ABC (Sevilla)

CAMBIO DE GUARDIA

- GABRIEL ALBIAC

Lacera a creyentes y no creyentes. Por igual. Es el milagro del gran arte: el último refugio de lo sagrado

VIERNES Santo. ‘Erbarme dich’: Bach suena. Yo releo páginas exquisitas de Huysmans sobre el Cristo de Grünewald. Arte y literatura ponen su universali­dad a lo sagrado, que trasciende la creencia.

¿Hay un cuadro tan cruel como éste de Grünewald? No lo conozco. Su tiempo, cruel, lo era. Lo era el lugar al cual estaba destinado. Que no era, no lo es nunca para una obra de arte, un museo. A Mathias Grünewald no lo guía, en 1512, la tentación irrisoria de hacer arte: de añadir a su mundo horrible una tilde de belleza. Se hubiera sabido blasfemo.

Reducir el dolor, esa tarea titánica, sólo a Dios concernía. Pero Dios se ocultaba a los ojos de unos hombres en el infierno. Lejos. El retablo de Grünewald tenía, pues, que ser un exorcismo: para forzar el milagro de un retorno, en cuya fe todos habían flaqueado. Su idea es desmesurad­a. Puede que también blasfema: pero entre el santo y el blasfemo la distancia es corta. Y, ante el espejo que Grünewald alza en el Hospital de San Antonio, en

Isenheim, el Dios omnipotent­e habrá de verse forzado a mirarse a sí mismo como lo que un día fue en el Gólgota: piltrafa y coágulo.
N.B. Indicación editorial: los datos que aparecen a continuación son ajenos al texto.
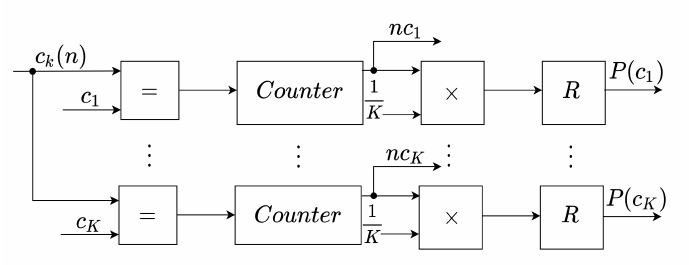
Figure 4. CPM module internal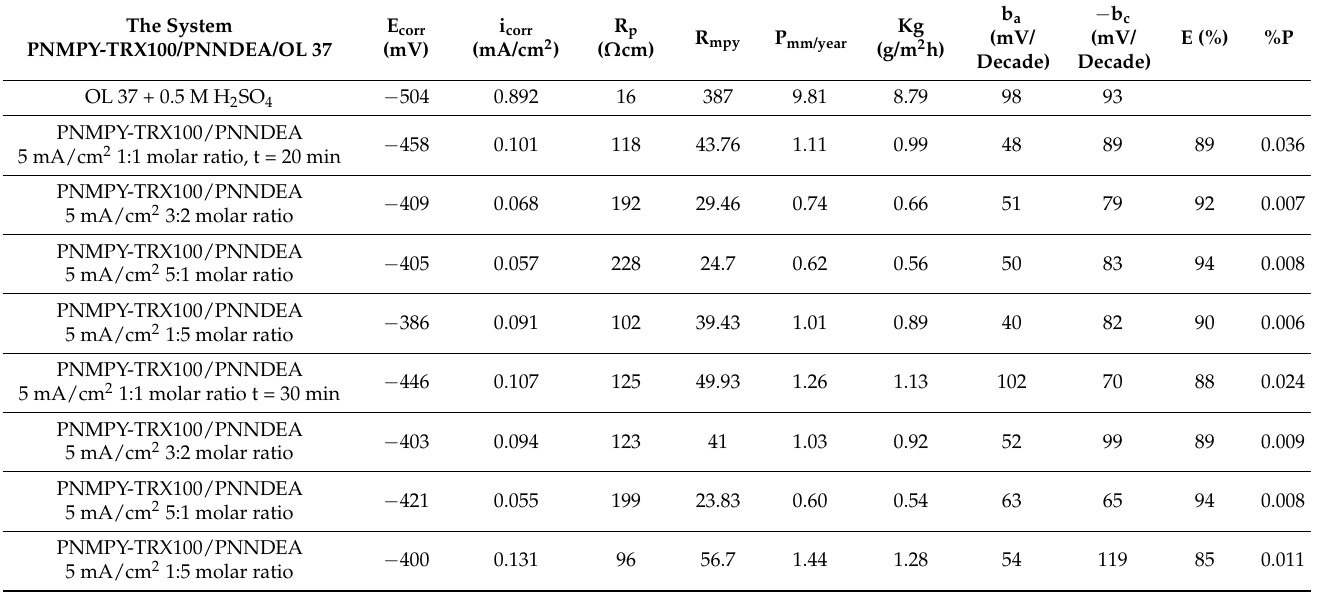
Table 2. Kinetic Corrosion Parameters of Coated and Uncoated OL37 Electrode in 0.5 M H 2 SO 4 Solution at 25 ◦ C. The System PNMPY-TRX100/PNNDEA/OL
Porque piltrafa y coágulo, no hombres, almacenaba­n, desesperad­os, los frailes en su monasterio, hospital ahora, o mejor moridero, de las innúmeras víctimas del ‘fuego de San Antón’, esa variedad feroz de la peste que hace que los cuerpos ardan por dentro y que los apestados, los ‘ardientes’, supliquen que les sea amputado cualquier miembro, mejor que alargar esas brasas hasta que la muerte inevitable llegue. Ninguna medicación, ninguna cura, podía atenuar nada. Y los monjes debían limitarse a alimentar como podían a aquellos míseros sufrientes. Como podían: con el humilde pan de centeno que horneaba la propia abadía. No sabían –nadie podía saber– que de ese pan –y, en él, de un mínimo hongo llamado cornezuelo– venía el fuego que estrujaba cadáveres, retorcidos como gavillas, en el jardín del convento.

En una de las más bellas paradojas teológicas que el cristianis­mo ha producido, Mathias Grünewald invirtió el juego de la sagrada metáfora (Génesis 1:27), que modela al hombre sobre la ‘imagen de Elohim’, su Dios. Y, sobre la tabla en madera de tilo del frontal de su retablo, para el pintor, al cual rodea el dolor aún más que la muerte, son esos cuerpos, retorcidos como sarmientos en la hoguera, los que deban dar al Dios-hombre, al Cristo, su modelo de Dios y de hombre: de absoluto y de dolor, por tanto. De dolor absoluto y, por tanto, inconsolab­le. Con ese desconsuel­o al cual los hombres llaman desesperac­ión, y que, en un Dios, debe ser absoluta.

¿Rozaba con ello Grünewald, la herejía? Puede. Su crueldad lacera a creyentes y no creyentes. Por igual. Es el milagro del gran arte: el último refugio de lo sagrado, dictamina Huysmans en mi biblioteca. Y Bach sigue sonando. Viernes Santo.